Le Maire avait pris soin de rappeler qu'il avait la police de l'assemblée, que selon lui les appareils en tous genre étaient interdits dans l'enceinte du Conseil, mais qu'il prenait bonne note qu'il ne pouvait interdire de filmer. Cependant, il pouvait interdire la diffusion des images prises, et il enverrait le lendemain même un huissier saisir les bandes au nom du droit à l'image.
Au passage il dissertait sur des décès récents dans l'entourage du Conseil Municipal, insinuant que l'opposition avait réagi de façon indélicate à ces décès, contrairement à la majorité qui faisait preuve d'humanité lorsque ses opposants étaient touchés personnellement : en fait, le Maire reproche à nos élus de ne pas avoir assisté aux obsèques de proches de membres de la majorité.
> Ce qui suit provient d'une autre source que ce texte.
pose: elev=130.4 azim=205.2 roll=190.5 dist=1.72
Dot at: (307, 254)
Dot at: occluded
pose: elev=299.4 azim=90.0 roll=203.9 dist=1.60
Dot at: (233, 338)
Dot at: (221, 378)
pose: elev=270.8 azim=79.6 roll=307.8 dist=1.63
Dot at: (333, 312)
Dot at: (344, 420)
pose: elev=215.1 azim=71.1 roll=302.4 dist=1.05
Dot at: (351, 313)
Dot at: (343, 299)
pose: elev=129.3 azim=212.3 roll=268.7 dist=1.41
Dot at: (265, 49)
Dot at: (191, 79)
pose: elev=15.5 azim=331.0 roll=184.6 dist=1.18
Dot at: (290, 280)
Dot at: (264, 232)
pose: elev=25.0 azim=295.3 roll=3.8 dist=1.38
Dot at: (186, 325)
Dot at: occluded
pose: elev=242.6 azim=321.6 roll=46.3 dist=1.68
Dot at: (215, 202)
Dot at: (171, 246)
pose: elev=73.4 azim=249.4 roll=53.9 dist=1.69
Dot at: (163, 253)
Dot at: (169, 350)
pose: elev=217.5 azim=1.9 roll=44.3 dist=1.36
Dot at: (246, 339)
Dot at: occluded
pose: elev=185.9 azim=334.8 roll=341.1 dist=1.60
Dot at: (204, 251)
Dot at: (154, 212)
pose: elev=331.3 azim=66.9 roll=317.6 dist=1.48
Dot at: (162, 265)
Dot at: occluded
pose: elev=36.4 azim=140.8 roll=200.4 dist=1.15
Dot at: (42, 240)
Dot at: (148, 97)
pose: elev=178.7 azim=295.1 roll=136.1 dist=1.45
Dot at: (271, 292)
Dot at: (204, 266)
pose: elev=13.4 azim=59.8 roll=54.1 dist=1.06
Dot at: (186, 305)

Et pour cause : ILS AVAIENT ETE SOIGNEUSEMENT TENUS A L'ECART DE L'INFORMATION SUR CES DECES ET SUR LES CEREMONIES AUXQUELLES ILS ONT DONNE LIEU. Ne le sachant pas, ils n'avaient pas pu apporter leur sympathie à leurs collègues touchés par le deuil. Nous le faisons ici.
En fait, le Maire agit un peu comme les banques qui mettent les gouvernements dans le pétrin et dans l'obligation de les refinancer, puis qui leur reprochent ensuite de s'être trop endettés ; il met nos élus dans l'impossibilité de partager le deuil de leurs collègues, puis il le leur reproche. Particulièrement délicat....
Le premier point à l'ordre du jour était le Budget supplémentaire. Après un exposé succinct de M. BODIN adjoint aux finances, et de très nombreux commentaires autosatisfaits du Maire (en réalité, ce budget c'est une fois de plus "on met tous les excédents en réserve, et on ne fait rien pour la ville") ce dernier donne la parole à M GENESTIER porte parole de l'opposition de droite, qui présente ses remarques et critiques sur ce budget comme le prévoit le fonctionnement normal du Conseil. Le Maire dialogue longuement avec lui (3/4 d'heure !), alternant insinuations mensongères ("vous m'aviez demandé à être dans ma liste et à y être majoritaire") et cajoleries ("mais nous sommes faits pour nous rejoindre, votre place est au milieu de nous...").
Notre porte parole, Didier HAMMEL avait levé la main plusieurs fois, et le Maire lui avait dit "je vous donnerai la parole, mais d'abord nous en terminons avec l'intervention de M GENESTIER".
Puis, au moment de cette prise de parole, brusquement : " J'ai la police de l'assemblée, et donc je ne vous donnerai pas la parole".
C'était inouï : jamais encore le Maire n'avait été si loin dans la censure. Il avait interrompu nos élus par des commentaires parfois très éloignés du sujet traité, avait déformé leurs propos, les avait qualifiés de tous les noms et accusés de toutes les infamies, mais, bon an mal an, ils avaient toujours eu la possibilité de dire peu ou prou ce qu'ils avaient à dire, ce qui est le minimum dans le sein d'une enceinte démocratique où ils représentent près d'un quart des électeurs de cette ville.
Cette fois-ci, il les censurait carrément : je vous interdis de parole. Devant cette provocation gravissime, nos élus après s'être brièvement concertés, décidaient de quitter immédiatement les lieux, ce qu'ils ont fait sur le champ.
Il est à noter qu'aucun des conseillers municipaux des autres listes n'a exprimé la moindre surprise ou la moindre protestation contre cet acte qui ne mérite qu'un qualificatif : inqualifiable.
Désormais, la question se pose : jusqu'où ira-t-il ? N'est-il pas temps de faire cesser ces pratiques et de le priver de ses mandats ?
En tous cas les raincéens trouveront l'occasion de lui manifester leur rejet lors des élections législatives qui suivront en 2012 l'élection présidentielle. Un Maire indigne ne mérite pas de rester député.